**Measuring device readout data**
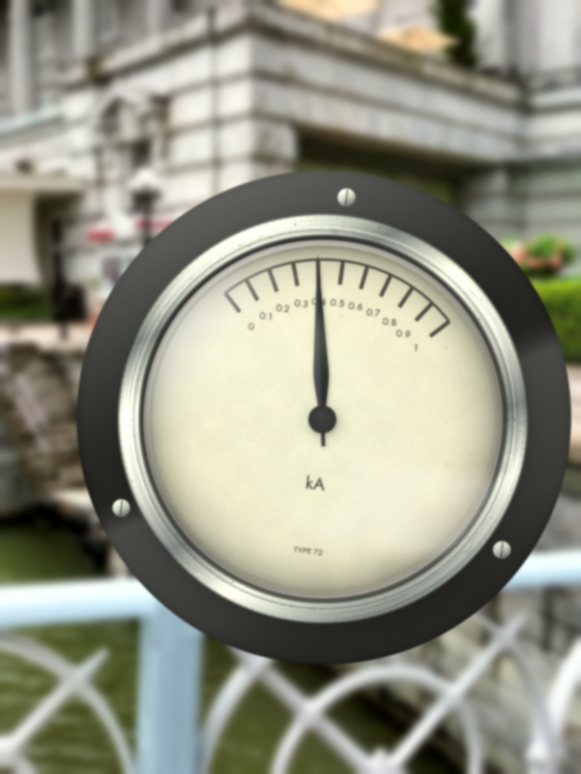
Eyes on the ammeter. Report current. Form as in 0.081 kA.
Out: 0.4 kA
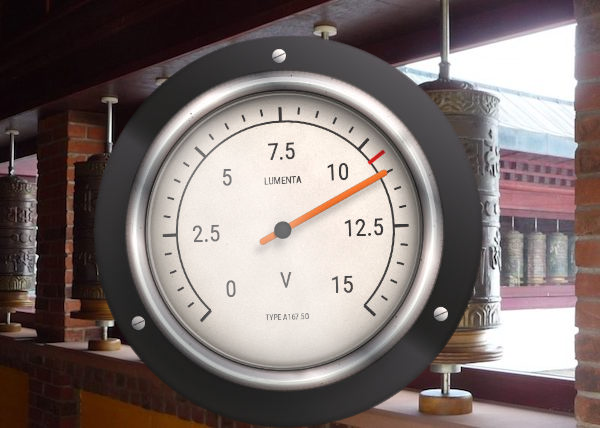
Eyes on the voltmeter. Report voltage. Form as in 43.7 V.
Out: 11 V
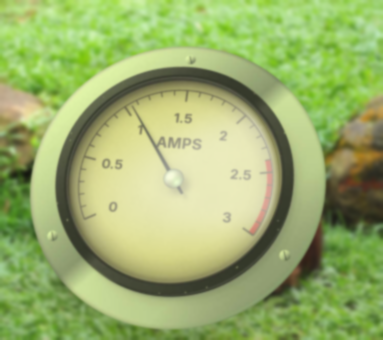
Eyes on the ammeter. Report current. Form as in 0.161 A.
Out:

**Request**
Transcribe the material word for word, starting at the line with "Eyes on the voltmeter." and continuing through the last line of the material. Leave the pictures out of your answer.

**Output below**
Eyes on the voltmeter. Report voltage. Form as in 43.7 V.
Out: 11 V
Eyes on the ammeter. Report current. Form as in 0.161 A.
Out:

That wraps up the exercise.